Generative Modeling of Weights: Generalization or Memorization?
This work reveals a memorization problem in generative modeling of weights, challenging prior claims and highlighting evaluation gaps for researchers in generative AI and neural network optimization.
The paper examined four generative methods for synthesizing neural network weights and found they largely produce memorized or interpolated versions of training checkpoints rather than novel weights, failing to outperform simple baselines like adding noise or weight ensembles.
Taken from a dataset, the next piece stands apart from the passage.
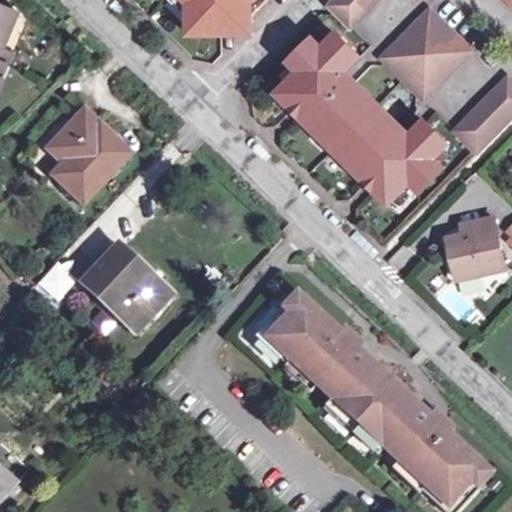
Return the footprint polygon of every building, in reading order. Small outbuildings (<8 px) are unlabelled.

Generative models have recently been explored for synthesizing neural network weights. These approaches take neural network checkpoints as training data and aim to generate high-performing weights during inference. In this work, we examine four representative, well-known methods on their ability to generate novel model weights, i.e., weights that are different from the checkpoints seen during training. Contrary to claims in prior work, we find that these methods synthesize weights largely by memorization: they produce either replicas, or, at best, simple interpolations of the training checkpoints. Moreover, they fail to outperform simple baselines, such as adding noise to the weights or taking a simple weight ensemble, in obtaining different and simultaneously high-performing models. Our further analysis suggests that this memorization might result from limited data, overparameterized models, and the underuse of structural priors specific to weight data. These findings highlight the need for more careful design and rigorous evaluation of generative models when applied to new domains. Our code is available at https://github.com/boyazeng/weight_memorization.